Bu söz, yazımızın temel motivasyonunu ve içeriğini çok güzel özetliyor.

Tabi burada ele alacağımız durumu, hiç optimizasyon yapmayalım olarak da ele almamamız lazım, duruma göre değerlendirmek ve bunu yaparken de, belirli kriterleri göz önünde bulundurmak çok önemli. Bu sebeple, probleme farklı çerçevelerden bakıyor olacağız. Kısaca, vakitsiz optimizasyon yapmayacağız diye, aşikar veya bilindik bir takım hususları da göz ardı etmemeliyiz.

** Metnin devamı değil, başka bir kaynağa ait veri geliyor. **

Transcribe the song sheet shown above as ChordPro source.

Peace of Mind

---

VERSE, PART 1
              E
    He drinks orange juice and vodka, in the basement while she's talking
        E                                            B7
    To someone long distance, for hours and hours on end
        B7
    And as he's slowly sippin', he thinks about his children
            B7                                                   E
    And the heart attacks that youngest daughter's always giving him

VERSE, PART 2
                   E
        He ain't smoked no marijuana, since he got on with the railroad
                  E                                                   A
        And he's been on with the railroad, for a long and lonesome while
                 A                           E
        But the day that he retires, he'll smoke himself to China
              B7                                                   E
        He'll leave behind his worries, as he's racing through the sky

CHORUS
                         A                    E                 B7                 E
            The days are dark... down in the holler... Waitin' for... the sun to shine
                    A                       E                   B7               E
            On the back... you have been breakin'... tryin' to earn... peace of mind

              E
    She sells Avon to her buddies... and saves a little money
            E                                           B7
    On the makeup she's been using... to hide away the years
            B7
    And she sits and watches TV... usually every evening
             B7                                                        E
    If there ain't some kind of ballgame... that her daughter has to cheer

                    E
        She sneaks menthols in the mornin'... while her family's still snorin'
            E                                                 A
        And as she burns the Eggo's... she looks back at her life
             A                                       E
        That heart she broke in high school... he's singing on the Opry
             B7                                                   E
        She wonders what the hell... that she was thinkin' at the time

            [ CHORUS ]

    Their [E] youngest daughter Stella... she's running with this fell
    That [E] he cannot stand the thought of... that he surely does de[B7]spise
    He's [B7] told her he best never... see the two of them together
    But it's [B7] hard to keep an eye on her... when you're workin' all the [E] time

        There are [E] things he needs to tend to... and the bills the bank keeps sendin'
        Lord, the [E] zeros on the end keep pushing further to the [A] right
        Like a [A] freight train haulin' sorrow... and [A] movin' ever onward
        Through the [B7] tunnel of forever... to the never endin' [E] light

Peki “Premature Optimization” nedir?

Bu başlığa da, Knuth’ın bu konuya ilişkin başka bir sözü ile başlamak istiyorum:

Programmers waste enormous amounts of time thinking about, or worrying about, the speed of noncritical parts of their programs, and these attempts at efficiency actually have a strong negative impact when debugging and maintenance are considered. We should forget about small efficiencies, say about 97% of the time: premature optimization is the root of all evil. Yet we should not pass up our opportunities in that critical 3%. (Programcılar, programlarının kritik olmayan bölümlerinin hızı hakkında düşünmek veya bunlarla ilgili endişe duymak için çok zaman harcarlar ve bu verimlilik girişimleri, hata ayıklama ve bakım düşünüldüğünde aslında ciddi bir olumsuz etkiye sahiptir. Küçük verimlilik girişimlerini unutmalıyız, örneğin, zamanın yaklaşık %97’sinde: erken optimizasyon tüm kötülüklerin kaynağıdır. Yine de, kalan %3’lük kritik performans iyileştirme fırsatlarımızı kaçırmamalıyız.)

Geliştirdiğiniz yazılımlara ilişkin, hangi noktalarda ve nasıl optimizasyon yapabileceğinize ilişkin elinizde yeterli bilgi bulunmadan, yapılan optimizasyonları, Vakitsiz/Erken Optimizasyon olarak isimlendirebiliriz.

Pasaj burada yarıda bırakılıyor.